Agenda item

Integrated Diabetes Service Update

Minutes:

At its previous meeting the Board had considered the Joint Strategic Needs Assessment and had identified 3 areas it wished to consider in more detail.  One area was the Diabetes service.

 

UshaChapitti, Project Manager – Long Term Conditions at Bromley CCG addressed the Board. 

 

Her report provided an update on the ongoing work that started with a Stakeholder event in October 2012.

 

Bromley currently spent £8.9m per annum on Diabetes. Ms Chapitti’s Team had looked at various models used nationwide to deliver Diabetic Services, focussing on two models in particular; Derby and Portsmouth and using elements of both as a basis for an integrated service which could be adapted to meet the needs of Bromley residents.

 

She outlined how the old system compared with the new integrated Diabetes Service.

 

The benefits of the new service included enabling consultants and specialists to work more closely with GPs to support them.  It meant speedier hospital admission if needed in addition to being a more effective use of resources.

 

There would be more investment in GP and nurse training and this would be ongoing with the aim of providing better care to diabetic patients. It will also give patients the confidence to know their care was ongoing. The training was being developed with Bromley Healthcare and King’s College. GP practices had raised concerns that all practices needed to engage to enable a programme of training to be developed.  Practices would also be encouraged to share expertise.

 

The service would also give patients better access to education more patient involvement.

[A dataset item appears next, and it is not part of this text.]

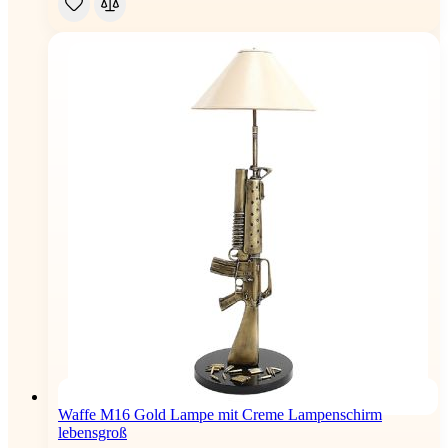
Waffe M16 Gold Lampe mit Creme Lampenschirm
lebensgroß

The Team was currently seeking the views of Bromley Healthcare on how to engage patients.  Work was underway to develop the proposal and implement it in September 2013. The outcomes from the training would be shared with the HWB and Bromley Healthwatch. In addition Bromley Healthcare was establishing a Management Group composing of members from the voluntary sector, the community and patients.

 

The Chairman asked how patient satisfaction would be measured.  In response, he was informed that this was one of the key performance indicators (KPI). 

 

It was agreed that statistics showing the prevalence of diabetes in Bromley would be provided for the next meeting.  The number of diabetics was increasing by 5% per annum but it was hoped the new service would help achieve one of the KPI’s for reducing emergency hospital admissions.

 

Ms Chapitti reported that retinal screening was not within the scope of the project.. However Dr Bhan continued that yearly screening for diabetics reached 100% and were often carried out more than once a year.

 

The Board asked what was being done to stop patients progressing up the Tiers.  In response Dr Bhan explained that work included ensuring good control of blood sugar levels, regular checks and screening for eyes and kidney function and encouraging patients to attend the diabetes education courses; DAFNE and DESMOND.

 

The Board then asked about paediatric diabetes and were informed that, currently, there were not separate targets for children.  The Programme would start with adults and older people and once the service was fully operational it was likely that the paediatric diabetic services would be reviewed. 

 

The Chairman requested that Dr Angela Bhan and Mr Terry Parkin work up a proposal for how paediatric diabetes could be addressed jointly between the Local Authority and Bromley CCG focusing on a preventative approach.

 

When asked about the potential financial savings, the Project Manager explained that an estimated saving of £855k would be achieved over a three year period by the Clinical Commissioning Group.

 

RESOLVED that:

 

  1. The report be noted.

 

  1. A report outlining the financial context would be submitted to a future meeting of the Board.

 

3. That Dr Bhan and Mr Parkin work up a proposal for how to jointly tackle paediatric diabetes in the borough.